Gibbons does a great job except for one thing, the mother never looks like the same person from panel to panel and the only way I was able to follow was her having different colors from all the other women. This wouldn’t be so much a problem if all the other characters didn’t manage to have a distinct and consistent look throughout the rest of the book. Despite that, the story is again interesting Millar work, making a twist on the typical and putting his style to it, though the family was more dysfunctional than necessary.
DEATH SENTENCE #1
Writer: Montynero
Artist: Mike Dowling
Letterer: Comicraft’s Jimmy Betancourt
BEST OF THE BOOK
Montynero has a very intriguing idea here, a disease that grants you super powers but kills you over the course of about six months. The story so far looks to focus on three sufferers; an artist for some sort of print work that quits when her boss is a dick before she has a chance to tell him of the disease, a musician going through more of the sex and drugs part than the rock n’ roll, and a celebrity horn-dog. Only the second one develops powers before the end of the issue by phasing through some cuffs to escape thugs trying to get money from him.

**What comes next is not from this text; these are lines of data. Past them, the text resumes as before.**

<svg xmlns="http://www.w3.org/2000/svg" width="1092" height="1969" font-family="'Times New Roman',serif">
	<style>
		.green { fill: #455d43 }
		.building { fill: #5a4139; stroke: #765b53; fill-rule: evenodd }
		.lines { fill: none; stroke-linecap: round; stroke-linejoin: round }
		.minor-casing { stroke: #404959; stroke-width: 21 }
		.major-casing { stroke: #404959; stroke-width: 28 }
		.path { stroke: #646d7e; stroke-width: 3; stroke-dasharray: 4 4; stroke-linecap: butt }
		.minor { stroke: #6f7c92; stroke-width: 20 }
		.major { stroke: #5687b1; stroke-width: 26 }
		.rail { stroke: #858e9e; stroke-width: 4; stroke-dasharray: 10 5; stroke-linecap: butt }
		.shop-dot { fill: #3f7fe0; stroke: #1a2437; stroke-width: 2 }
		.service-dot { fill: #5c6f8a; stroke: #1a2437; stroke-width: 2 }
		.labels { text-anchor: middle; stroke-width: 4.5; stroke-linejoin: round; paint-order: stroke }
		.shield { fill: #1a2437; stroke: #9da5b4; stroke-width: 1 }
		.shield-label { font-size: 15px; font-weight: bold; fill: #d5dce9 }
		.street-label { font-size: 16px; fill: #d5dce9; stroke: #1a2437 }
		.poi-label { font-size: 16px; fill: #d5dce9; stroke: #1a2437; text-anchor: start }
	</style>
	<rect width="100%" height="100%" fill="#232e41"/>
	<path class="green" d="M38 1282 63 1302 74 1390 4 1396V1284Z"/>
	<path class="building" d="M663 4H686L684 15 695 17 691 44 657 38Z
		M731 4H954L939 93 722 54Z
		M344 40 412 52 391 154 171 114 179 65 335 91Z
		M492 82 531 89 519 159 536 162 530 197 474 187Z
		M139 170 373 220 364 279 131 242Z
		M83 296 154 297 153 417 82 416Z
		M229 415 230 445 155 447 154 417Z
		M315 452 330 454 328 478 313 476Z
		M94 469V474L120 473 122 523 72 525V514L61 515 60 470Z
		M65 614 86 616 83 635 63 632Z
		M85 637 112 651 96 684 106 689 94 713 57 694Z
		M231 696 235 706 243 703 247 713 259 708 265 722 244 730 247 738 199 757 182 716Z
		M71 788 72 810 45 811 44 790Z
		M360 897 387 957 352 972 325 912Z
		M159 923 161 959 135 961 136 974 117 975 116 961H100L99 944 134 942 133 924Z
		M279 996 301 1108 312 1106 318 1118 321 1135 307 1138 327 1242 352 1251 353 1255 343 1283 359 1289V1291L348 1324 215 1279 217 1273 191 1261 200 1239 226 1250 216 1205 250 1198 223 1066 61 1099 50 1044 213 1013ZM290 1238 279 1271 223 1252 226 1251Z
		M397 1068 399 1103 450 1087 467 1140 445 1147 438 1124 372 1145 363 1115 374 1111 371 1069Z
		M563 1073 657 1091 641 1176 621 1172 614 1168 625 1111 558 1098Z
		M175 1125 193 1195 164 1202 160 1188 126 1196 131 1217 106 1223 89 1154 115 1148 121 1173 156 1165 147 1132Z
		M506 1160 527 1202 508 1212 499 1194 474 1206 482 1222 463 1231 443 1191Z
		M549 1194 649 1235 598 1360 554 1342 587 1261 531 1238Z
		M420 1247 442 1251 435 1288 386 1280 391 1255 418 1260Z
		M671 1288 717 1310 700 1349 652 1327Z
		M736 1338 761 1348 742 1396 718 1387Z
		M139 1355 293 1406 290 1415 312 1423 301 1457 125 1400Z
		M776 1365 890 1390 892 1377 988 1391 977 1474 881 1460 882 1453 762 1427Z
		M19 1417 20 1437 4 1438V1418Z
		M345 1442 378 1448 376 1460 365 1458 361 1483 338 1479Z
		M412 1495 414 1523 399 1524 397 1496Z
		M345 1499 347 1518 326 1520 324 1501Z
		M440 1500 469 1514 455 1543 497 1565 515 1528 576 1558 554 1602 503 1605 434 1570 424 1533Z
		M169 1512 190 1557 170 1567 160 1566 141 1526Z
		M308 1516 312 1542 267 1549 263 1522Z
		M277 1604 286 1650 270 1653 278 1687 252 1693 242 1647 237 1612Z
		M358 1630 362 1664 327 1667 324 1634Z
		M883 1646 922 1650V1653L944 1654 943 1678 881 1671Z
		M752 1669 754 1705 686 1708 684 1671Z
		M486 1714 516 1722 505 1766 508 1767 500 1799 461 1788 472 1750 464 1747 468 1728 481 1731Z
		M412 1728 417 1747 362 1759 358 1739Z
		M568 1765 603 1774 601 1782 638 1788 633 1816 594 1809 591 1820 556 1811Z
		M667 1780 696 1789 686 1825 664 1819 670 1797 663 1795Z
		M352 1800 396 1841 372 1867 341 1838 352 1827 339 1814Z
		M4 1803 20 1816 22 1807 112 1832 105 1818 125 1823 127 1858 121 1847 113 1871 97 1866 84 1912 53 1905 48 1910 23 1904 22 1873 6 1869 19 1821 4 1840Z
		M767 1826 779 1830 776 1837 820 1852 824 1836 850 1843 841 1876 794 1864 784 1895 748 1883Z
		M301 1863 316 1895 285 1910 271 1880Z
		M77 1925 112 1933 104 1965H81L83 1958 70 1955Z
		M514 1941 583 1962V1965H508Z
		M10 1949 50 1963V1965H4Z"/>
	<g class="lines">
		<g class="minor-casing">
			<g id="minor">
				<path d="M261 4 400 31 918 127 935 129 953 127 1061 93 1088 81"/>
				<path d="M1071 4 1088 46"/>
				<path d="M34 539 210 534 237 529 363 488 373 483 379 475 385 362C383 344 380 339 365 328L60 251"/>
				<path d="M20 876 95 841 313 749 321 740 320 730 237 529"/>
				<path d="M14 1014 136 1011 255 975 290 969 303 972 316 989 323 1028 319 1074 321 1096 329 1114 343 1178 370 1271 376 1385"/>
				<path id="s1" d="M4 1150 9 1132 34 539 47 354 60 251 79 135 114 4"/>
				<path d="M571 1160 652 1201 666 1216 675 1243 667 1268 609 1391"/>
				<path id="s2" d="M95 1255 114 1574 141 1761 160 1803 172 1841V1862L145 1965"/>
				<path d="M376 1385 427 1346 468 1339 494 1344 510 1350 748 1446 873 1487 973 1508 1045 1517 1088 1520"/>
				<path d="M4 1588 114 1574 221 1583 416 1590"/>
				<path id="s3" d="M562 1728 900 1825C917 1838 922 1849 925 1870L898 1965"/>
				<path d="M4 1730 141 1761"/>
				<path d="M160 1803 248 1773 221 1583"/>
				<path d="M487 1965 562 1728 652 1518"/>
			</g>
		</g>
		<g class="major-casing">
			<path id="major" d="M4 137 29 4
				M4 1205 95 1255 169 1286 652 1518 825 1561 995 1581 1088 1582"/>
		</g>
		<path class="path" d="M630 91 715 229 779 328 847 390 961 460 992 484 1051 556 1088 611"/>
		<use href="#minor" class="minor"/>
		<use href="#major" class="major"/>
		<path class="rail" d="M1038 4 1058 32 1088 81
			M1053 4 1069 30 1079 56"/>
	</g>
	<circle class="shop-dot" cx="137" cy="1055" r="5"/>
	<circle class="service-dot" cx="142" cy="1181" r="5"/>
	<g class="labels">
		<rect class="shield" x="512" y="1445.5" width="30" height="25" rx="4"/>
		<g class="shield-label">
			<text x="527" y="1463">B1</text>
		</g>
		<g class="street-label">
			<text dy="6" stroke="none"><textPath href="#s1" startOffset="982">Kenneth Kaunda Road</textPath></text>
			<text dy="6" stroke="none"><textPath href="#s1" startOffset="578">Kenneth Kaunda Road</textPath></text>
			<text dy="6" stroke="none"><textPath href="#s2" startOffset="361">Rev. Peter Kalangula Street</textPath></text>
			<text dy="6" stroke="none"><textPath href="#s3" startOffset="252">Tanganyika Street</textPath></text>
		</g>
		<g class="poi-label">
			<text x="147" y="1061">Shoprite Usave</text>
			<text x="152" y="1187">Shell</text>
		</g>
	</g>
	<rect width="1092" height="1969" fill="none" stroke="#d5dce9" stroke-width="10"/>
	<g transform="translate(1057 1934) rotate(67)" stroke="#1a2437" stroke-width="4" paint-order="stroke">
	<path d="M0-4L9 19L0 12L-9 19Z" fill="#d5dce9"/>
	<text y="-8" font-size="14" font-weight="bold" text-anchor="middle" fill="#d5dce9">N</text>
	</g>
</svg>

Dowling’s work here is quite sketchy, but in a way that looks good for the finality that all the characters are going to have. In fact, the least sketchy segment is with the upbeat celebrity, so this may be an intended stylistic choice that really works. So far, I like the concept and I like potential of the characters, I’d pick up the next one.
BOTTOM LINE: If you like Millar
Then you should already have this book. If you aren’t a fan of Millar, well, the two stories of his here are toned down a bit from his previous works and of the other two, one has real potential to be fantastic and the other is crap. Unfortunately for the magazine, Rex Royd brought it down bad and I can really only give this a 2 out of 5. The other three stories are worth a read and most of the articles were worthwhile, but a few low points really bring down the quality of the rest.